ACTA APOSTATICAE SEDIS : come, cambiando un po' qua e un po' la, si può cambiare tutto...

lunedì 19 settembre 2011

Fritto misto

L’aria fritta di Mancuso. Con uno chef d’eccezione, Gustavo Zagrebelsky




 Ho letto su Repubblica la recensione entusiasta di Gustavo Zagrebelsky all’ultima fatica (si fa per dire) di Vito Mancuso, quel libro dal titolo «Io e Dio» con cui l’autore vuole insegnarci la sua particolare «teologia», ove «il passo decisivo è il rifiuto di un Dio che comanda, giudica, condanna esercitando un potere esterno».

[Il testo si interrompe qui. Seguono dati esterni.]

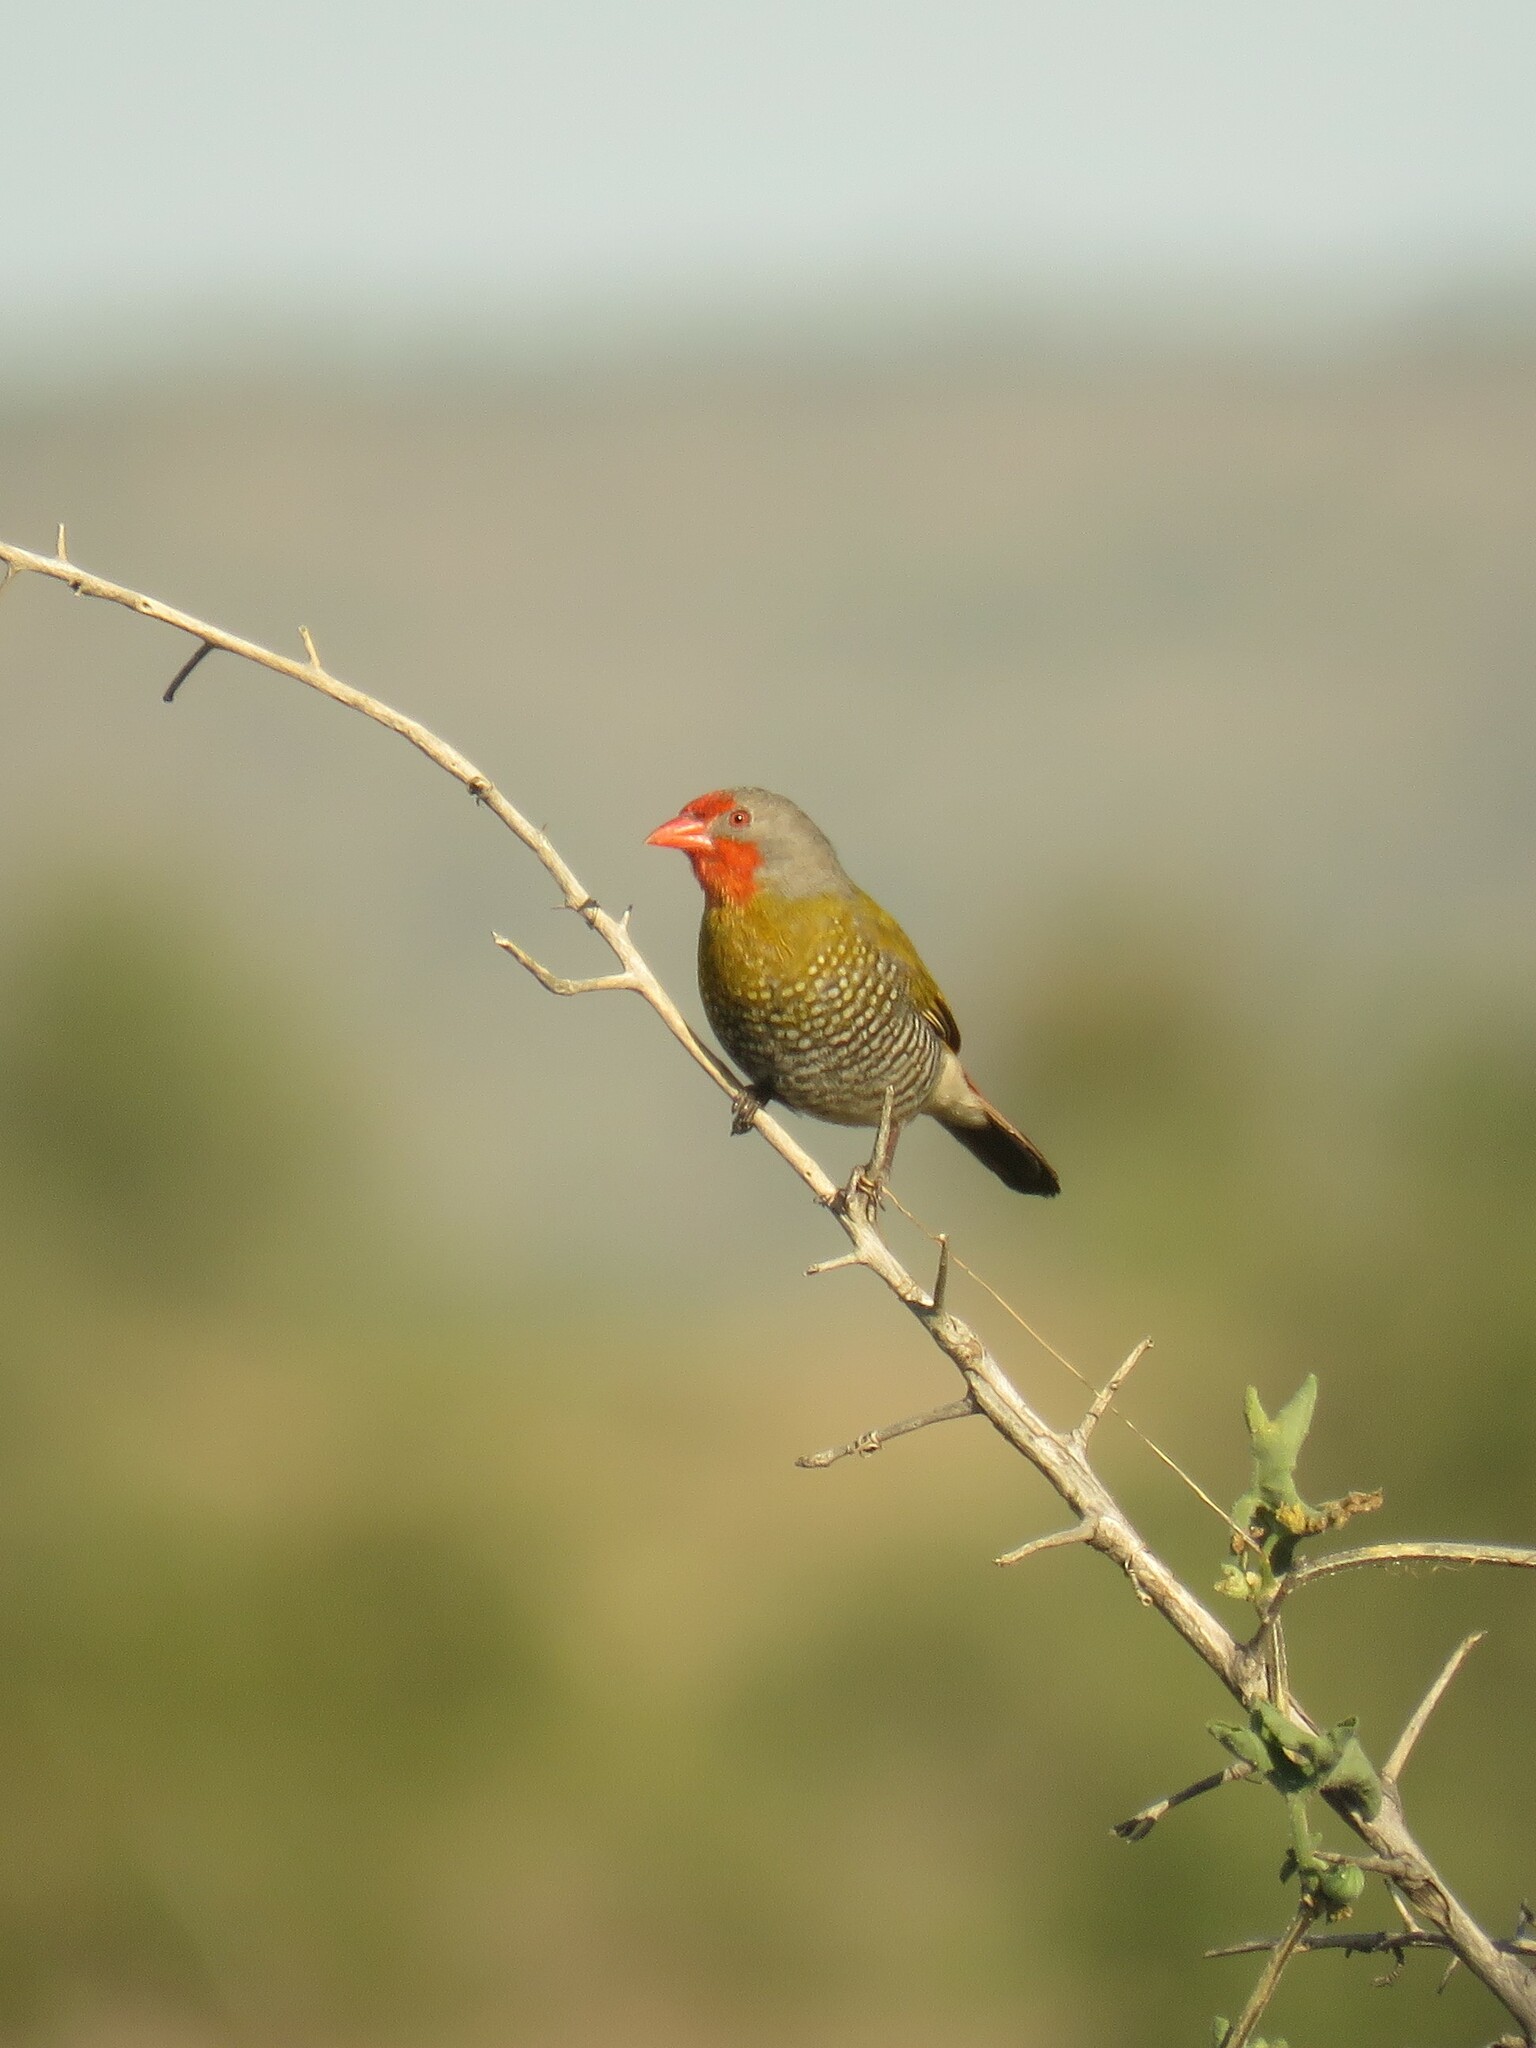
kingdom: Animalia
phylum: Chordata
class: Aves
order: Passeriformes
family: Estrildidae
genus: Pytilia
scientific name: Pytilia melba
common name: Green-winged pytilia
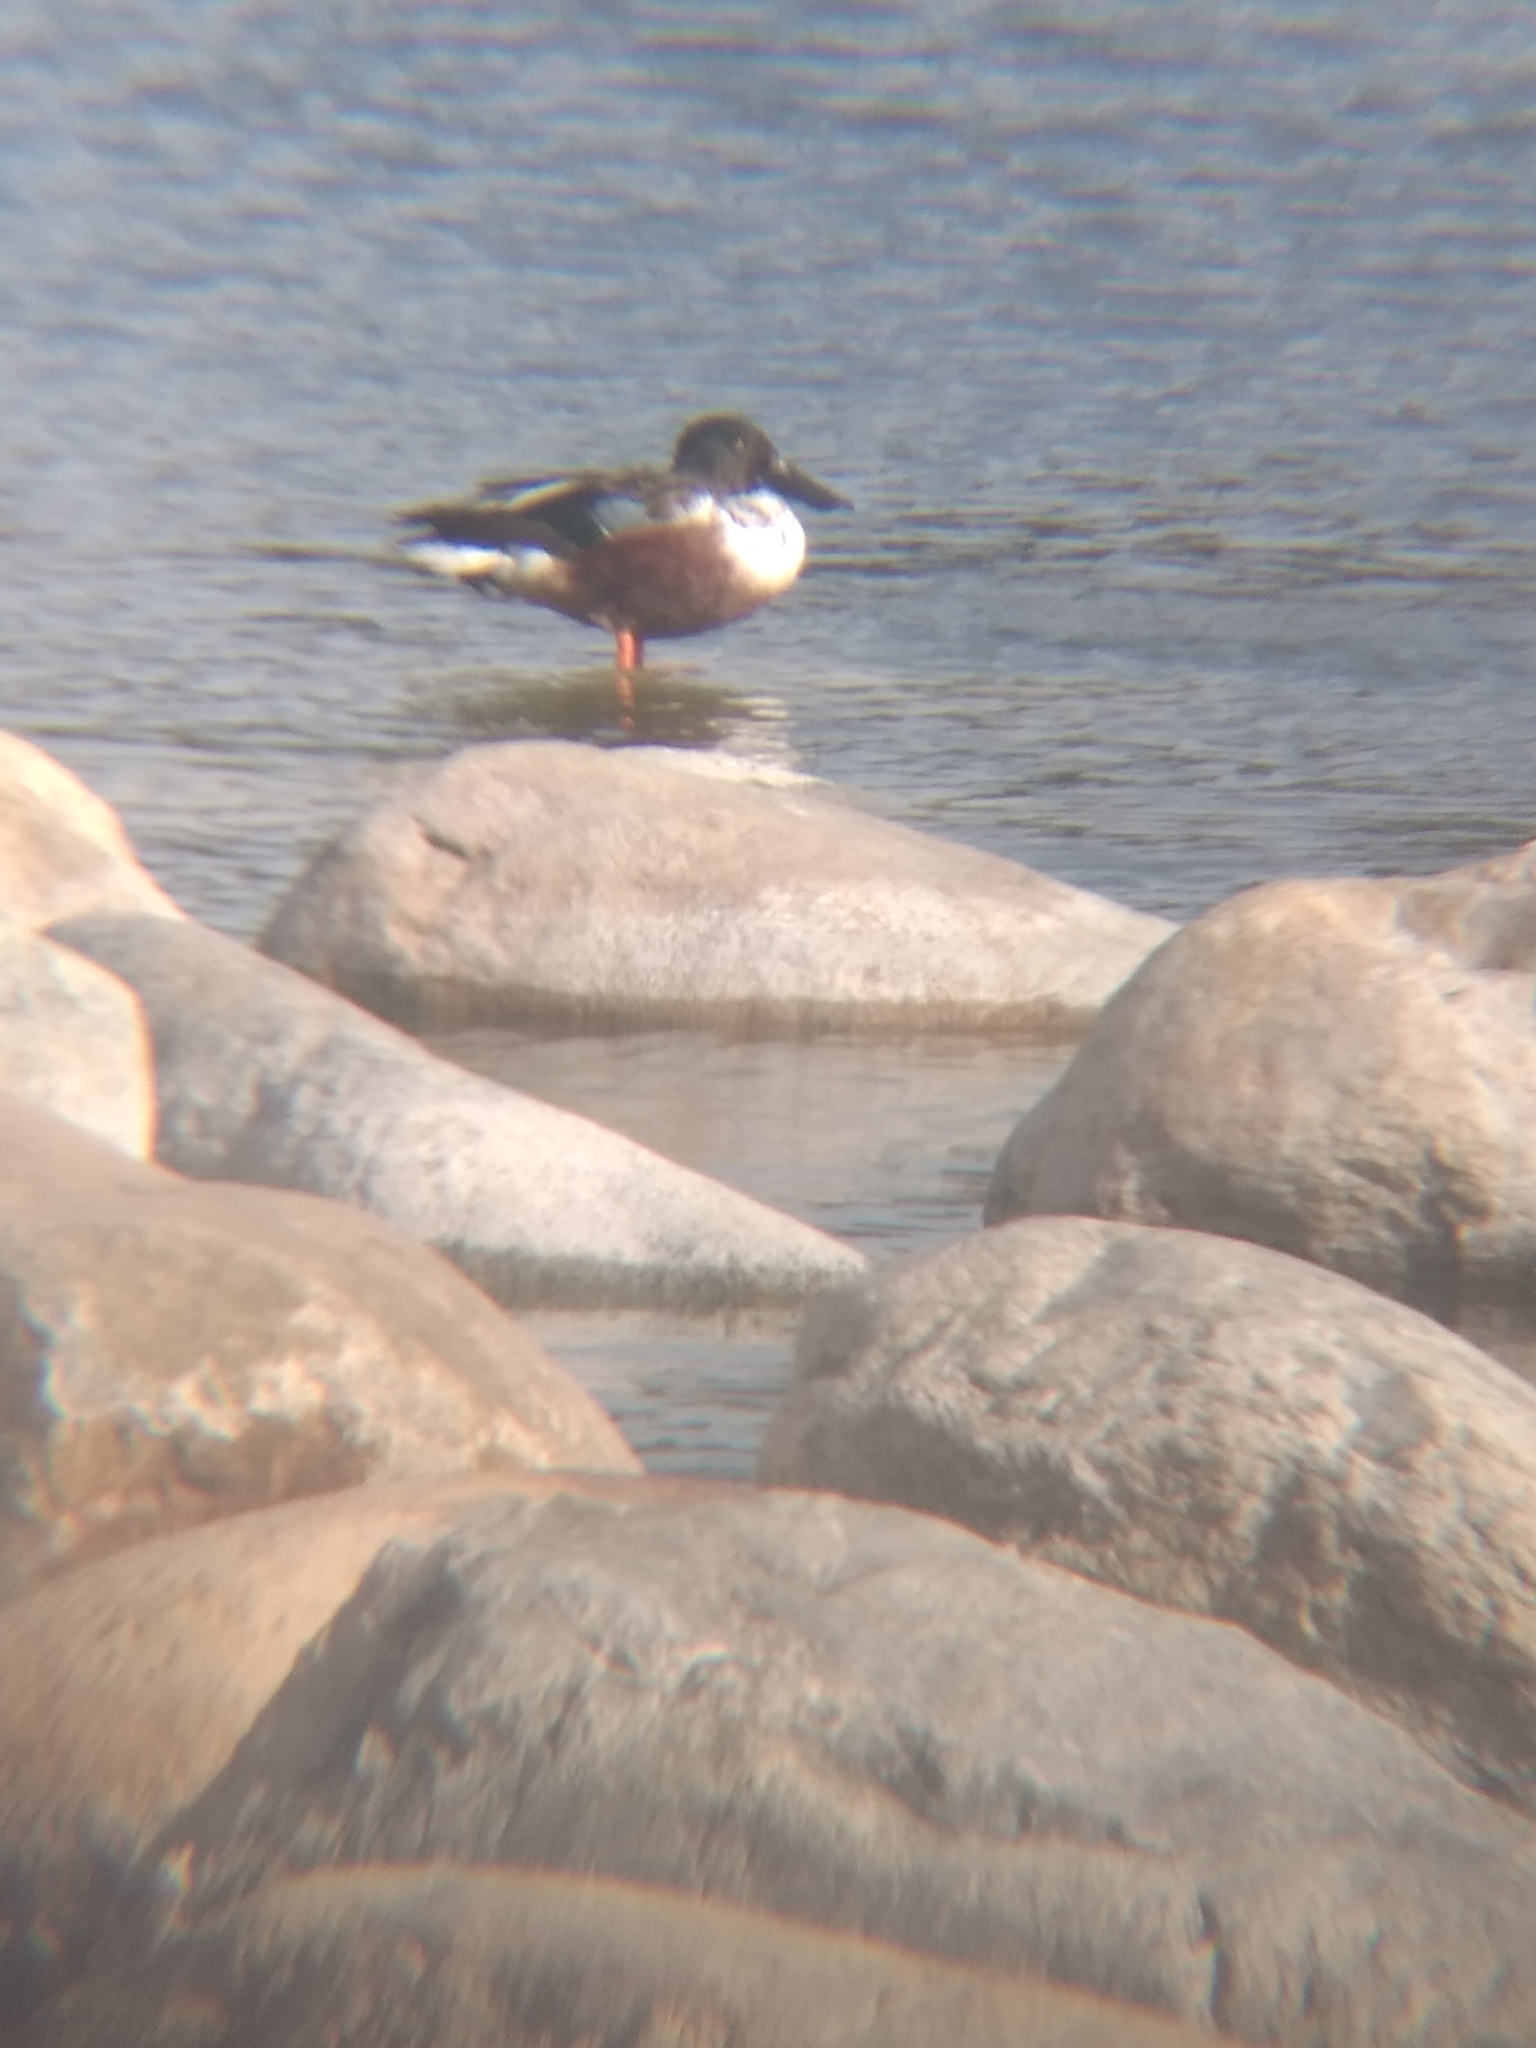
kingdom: Animalia
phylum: Chordata
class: Aves
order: Anseriformes
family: Anatidae
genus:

Non ho letto, e non intendo leggere, il libro in questione: a una certa età «il tempo si fa breve» e bisogna saper scegliere quali letture fare. Del resto mi ha colpito questa caustica riflessione di Camillo Langone su Il Foglio di oggi, 10 settembre 2011: «Se un albero balordo produce buoni frutti lo si può ancora definire balordo? I libri di Paolo Brosio, considerato meno che un sempliciotto, vendono. Di più: vengono letti. Ancora di più: vengono creduti. Ho visto persone partire per Medjugorje, e tornarne cambiate, grazie alle sue pagine prive di qualsiasi pretesa letteraria o teologica. Mentre non ho mai conosciuto nessuno che si sia avvicinato o riavvicinato ai sacramenti grazie ai libri degli intelligentissimi [e qui il Nostro elenca una serie di personalità cattoliche - NdC]… Nessuno. Il Vangelo è un libro rivoluzionario, applichi Matteo 12,33 (“dal frutto si conosce l’albero”) e ribalti un mucchio di reputazioni.»
Credo che sia il miglior commento a quanto scritto da Zagrebelsky. Non intendo avvalorare il giudizio di Langone sugli «intelligentissimi», certo è che un libro deve servire, proprio perché introduce alla verità della vita, ad un vivere bene, ad un cammino che apra gli orizzonti dell’uomo a qualcosa di più che un semplice sentimento. Se vale la pena credere a un Dio, penso che questo implichi che sia una realtà «reale», non una proiezione di sé, di uno stato d’animo, di un desiderio irrealizzato. Che farsene di un dio così: «Il mio assoluto, il mio dio, ciò che presiede la mia vita, non è nulla di esterno a me», dice Mancuso. Vuol dire che è dentro di me, nel senso ch’io sono dio per me stesso? Per nulla. «Credendo in Dio, io non credo all’esistenza di un ente separato da qualche parte là in alto; credo piuttosto a una dimensione dell’essere più profonda di ciò che appare in superficie […], capace di contenere la nostra interiorità e di produrre già ora energia vitale più preziosa, perché quando l’attingiamo ne ricaviamo luce, forza, voglia di vivere, desiderio di onestà. Per me affermare l’esistenza di Dio significa credere che questa dimensione, invisibile agli occhi, ma essenziale al cuore, esista, e sia la casa della giustizia, del bene, della bellezza perfetta, della definitiva realtà»?
Di questo «dio» ci hanno sbarazzato Feuerbach e Marx. Perché non imparare la lezione?

Io credo in quel Dio che ha un volto umano, e che Benedetto XVI e la Chiesa mi fanno conoscere ed incontrare. E so per certa esperienza che tale Dio (che è il Dio di Gesù Cristo, Padre, Figlio e Spirito Santo) mi chiede quella obbedienza per cui servire a Lui è veramente regnare. Cioè essere finalmente se stessi. Alla faccia di Mancuso e Zagrebelsky.